Segment Start: INFORMATION

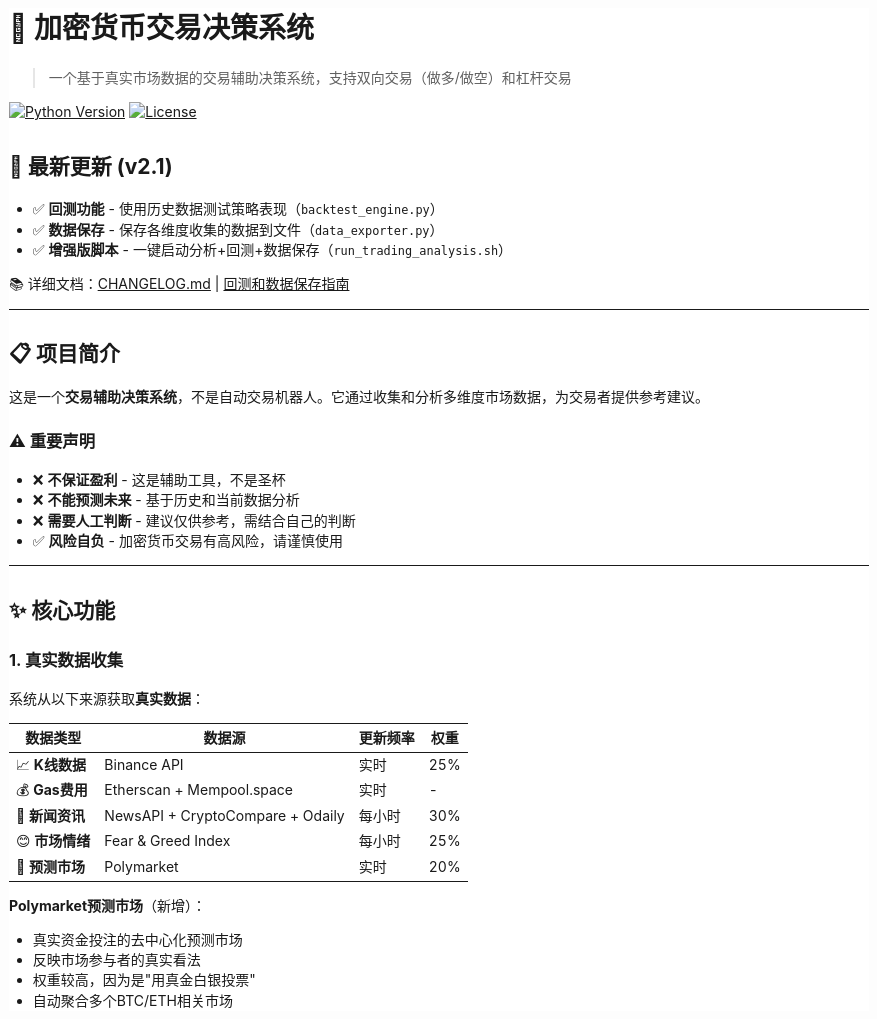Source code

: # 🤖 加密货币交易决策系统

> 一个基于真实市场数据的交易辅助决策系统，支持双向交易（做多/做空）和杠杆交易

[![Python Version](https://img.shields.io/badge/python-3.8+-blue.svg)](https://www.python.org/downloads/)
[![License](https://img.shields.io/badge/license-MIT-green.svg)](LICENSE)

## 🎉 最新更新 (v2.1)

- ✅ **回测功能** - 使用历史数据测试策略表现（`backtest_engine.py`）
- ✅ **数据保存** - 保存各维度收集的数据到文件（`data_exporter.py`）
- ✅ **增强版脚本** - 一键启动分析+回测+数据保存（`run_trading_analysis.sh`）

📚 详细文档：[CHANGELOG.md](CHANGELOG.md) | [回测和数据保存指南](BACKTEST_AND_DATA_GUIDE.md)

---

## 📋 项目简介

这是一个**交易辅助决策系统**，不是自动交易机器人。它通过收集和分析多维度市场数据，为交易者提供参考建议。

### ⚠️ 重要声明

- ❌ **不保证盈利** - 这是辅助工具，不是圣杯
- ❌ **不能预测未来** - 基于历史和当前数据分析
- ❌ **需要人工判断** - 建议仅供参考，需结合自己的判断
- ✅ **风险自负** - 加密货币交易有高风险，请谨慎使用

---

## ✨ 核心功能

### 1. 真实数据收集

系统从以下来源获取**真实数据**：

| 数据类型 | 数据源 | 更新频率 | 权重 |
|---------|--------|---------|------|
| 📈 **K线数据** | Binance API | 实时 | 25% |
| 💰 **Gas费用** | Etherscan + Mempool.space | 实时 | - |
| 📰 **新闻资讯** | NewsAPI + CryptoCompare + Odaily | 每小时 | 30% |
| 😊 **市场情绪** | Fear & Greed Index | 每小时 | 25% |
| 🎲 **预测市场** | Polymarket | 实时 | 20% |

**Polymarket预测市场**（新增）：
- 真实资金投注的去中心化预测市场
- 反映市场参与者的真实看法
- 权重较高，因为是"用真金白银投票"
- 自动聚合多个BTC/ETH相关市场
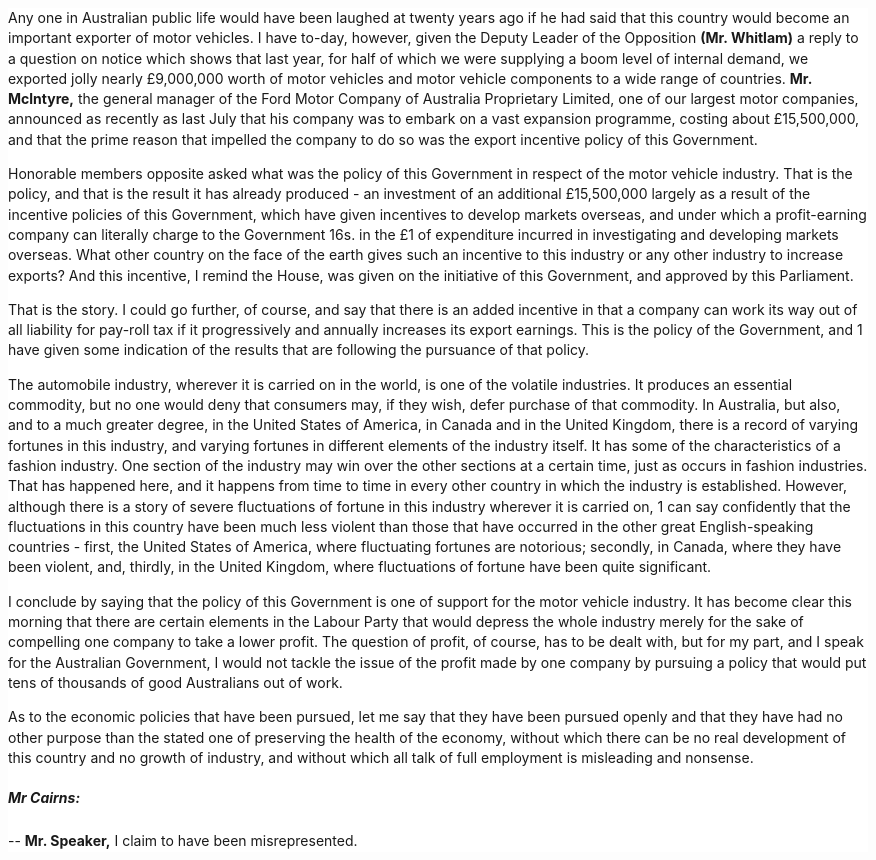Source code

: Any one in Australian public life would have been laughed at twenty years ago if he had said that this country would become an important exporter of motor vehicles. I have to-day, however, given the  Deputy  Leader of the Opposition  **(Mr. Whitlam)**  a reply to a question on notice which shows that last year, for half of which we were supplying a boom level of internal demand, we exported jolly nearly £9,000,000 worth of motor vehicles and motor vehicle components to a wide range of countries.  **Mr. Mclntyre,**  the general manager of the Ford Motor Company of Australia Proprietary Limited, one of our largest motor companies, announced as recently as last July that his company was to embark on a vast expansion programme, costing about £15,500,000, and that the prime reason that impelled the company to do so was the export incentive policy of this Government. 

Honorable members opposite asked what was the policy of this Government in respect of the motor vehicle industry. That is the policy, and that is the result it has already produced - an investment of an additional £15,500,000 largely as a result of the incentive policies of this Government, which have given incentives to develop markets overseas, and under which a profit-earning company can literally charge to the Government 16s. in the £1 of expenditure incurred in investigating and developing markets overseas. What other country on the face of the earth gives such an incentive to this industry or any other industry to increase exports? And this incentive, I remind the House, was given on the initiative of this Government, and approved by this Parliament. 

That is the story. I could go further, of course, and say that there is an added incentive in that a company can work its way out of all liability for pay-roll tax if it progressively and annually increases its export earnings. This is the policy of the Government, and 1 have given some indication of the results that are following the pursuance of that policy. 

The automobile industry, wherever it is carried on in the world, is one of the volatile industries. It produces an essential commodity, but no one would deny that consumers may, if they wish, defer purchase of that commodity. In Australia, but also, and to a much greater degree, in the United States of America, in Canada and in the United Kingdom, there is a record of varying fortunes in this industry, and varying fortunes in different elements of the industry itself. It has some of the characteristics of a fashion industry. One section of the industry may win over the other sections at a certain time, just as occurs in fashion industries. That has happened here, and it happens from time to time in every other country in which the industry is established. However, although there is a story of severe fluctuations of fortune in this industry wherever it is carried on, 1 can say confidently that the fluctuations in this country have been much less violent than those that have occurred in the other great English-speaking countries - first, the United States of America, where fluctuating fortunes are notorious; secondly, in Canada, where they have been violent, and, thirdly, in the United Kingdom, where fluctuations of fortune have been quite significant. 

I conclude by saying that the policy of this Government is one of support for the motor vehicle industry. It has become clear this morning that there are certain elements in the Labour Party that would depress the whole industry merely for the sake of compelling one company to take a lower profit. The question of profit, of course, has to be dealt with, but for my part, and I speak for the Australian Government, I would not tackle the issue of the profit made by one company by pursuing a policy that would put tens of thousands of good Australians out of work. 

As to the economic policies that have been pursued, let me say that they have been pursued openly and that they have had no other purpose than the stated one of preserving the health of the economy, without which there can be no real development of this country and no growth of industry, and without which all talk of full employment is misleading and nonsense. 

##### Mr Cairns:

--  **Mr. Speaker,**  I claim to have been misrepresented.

Segment End: INFORMATION
Segment Start: INFORMATION

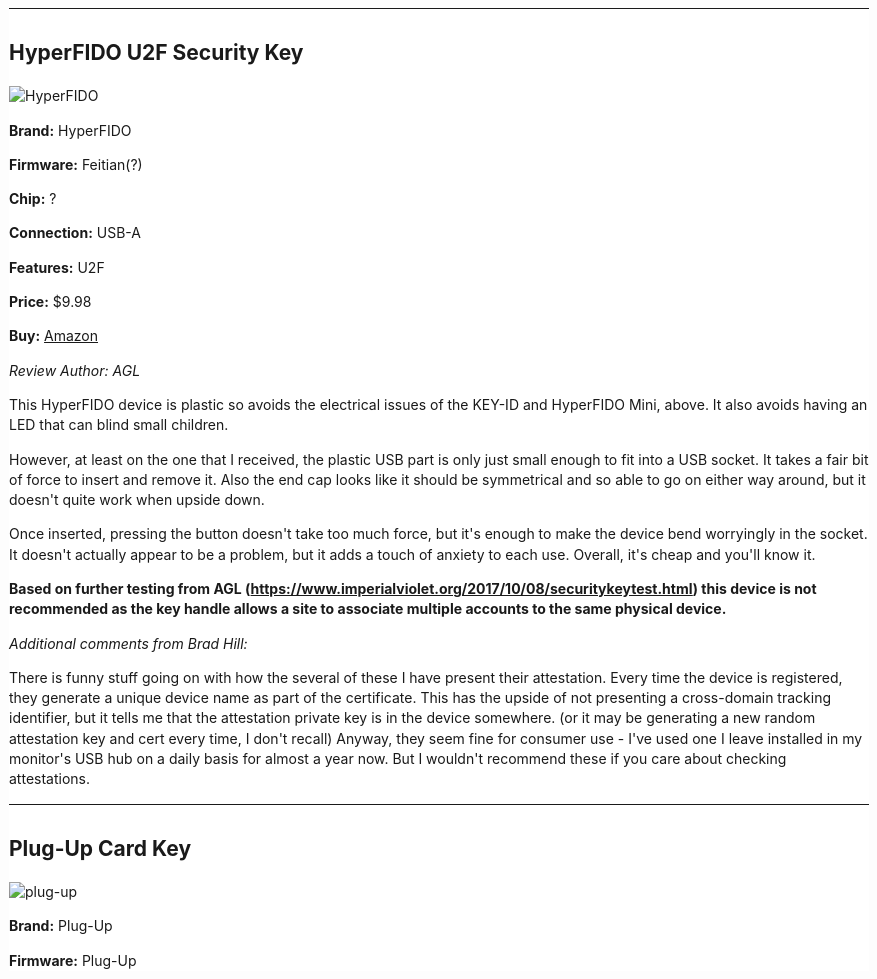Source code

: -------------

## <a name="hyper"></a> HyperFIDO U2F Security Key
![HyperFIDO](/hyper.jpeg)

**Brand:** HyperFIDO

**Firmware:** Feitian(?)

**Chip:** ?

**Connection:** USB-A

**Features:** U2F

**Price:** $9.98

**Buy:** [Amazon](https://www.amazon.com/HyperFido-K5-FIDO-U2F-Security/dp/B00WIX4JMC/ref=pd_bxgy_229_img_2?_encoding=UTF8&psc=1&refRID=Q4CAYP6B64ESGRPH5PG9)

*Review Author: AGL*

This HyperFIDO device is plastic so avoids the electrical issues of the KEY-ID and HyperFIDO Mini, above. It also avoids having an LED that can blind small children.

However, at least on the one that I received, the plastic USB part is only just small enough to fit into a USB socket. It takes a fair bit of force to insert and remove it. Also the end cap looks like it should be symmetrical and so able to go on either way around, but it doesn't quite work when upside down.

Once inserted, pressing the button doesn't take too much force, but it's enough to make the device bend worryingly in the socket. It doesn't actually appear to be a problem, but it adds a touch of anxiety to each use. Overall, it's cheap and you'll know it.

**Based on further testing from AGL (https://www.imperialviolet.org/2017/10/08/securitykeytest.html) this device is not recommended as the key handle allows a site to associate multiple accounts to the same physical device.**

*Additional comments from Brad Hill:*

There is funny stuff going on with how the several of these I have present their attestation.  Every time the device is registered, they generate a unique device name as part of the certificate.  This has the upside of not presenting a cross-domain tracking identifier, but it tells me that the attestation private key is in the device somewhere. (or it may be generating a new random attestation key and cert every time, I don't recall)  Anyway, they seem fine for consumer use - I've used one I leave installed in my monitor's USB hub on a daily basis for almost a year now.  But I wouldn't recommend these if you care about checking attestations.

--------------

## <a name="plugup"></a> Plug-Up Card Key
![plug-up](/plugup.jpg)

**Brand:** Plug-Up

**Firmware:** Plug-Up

Segment End: INFORMATION

ABOUT THIS EXERCISE: Please return each line from the items above that contains the word "much", copying the lines in full; case counts.

TASK RESPONSE:
The automobile industry, wherever it is carried on in the world, is one of the volatile industries. It produces an essential commodity, but no one would deny that consumers may, if they wish, defer purchase of that commodity. In Australia, but also, and to a much greater degree, in the United States of America, in Canada and in the United Kingdom, there is a record of varying fortunes in this industry, and varying fortunes in different elements of the industry itself. It has some of the characteristics of a fashion industry. One section of the industry may win over the other sections at a certain time, just as occurs in fashion industries. That has happened here, and it happens from time to time in every other country in which the industry is established. However, although there is a story of severe fluctuations of fortune in this industry wherever it is carried on, 1 can say confidently that the fluctuations in this country have been much less violent than those that have occurred in the other great English-speaking countries - first, the United States of America, where fluctuating fortunes are notorious; secondly, in Canada, where they have been violent, and, thirdly, in the United Kingdom, where fluctuations of fortune have been quite significant. 
Once inserted, pressing the button doesn't take too much force, but it's enough to make the device bend worryingly in the socket. It doesn't actually appear to be a problem, but it adds a touch of anxiety to each use. Overall, it's cheap and you'll know it.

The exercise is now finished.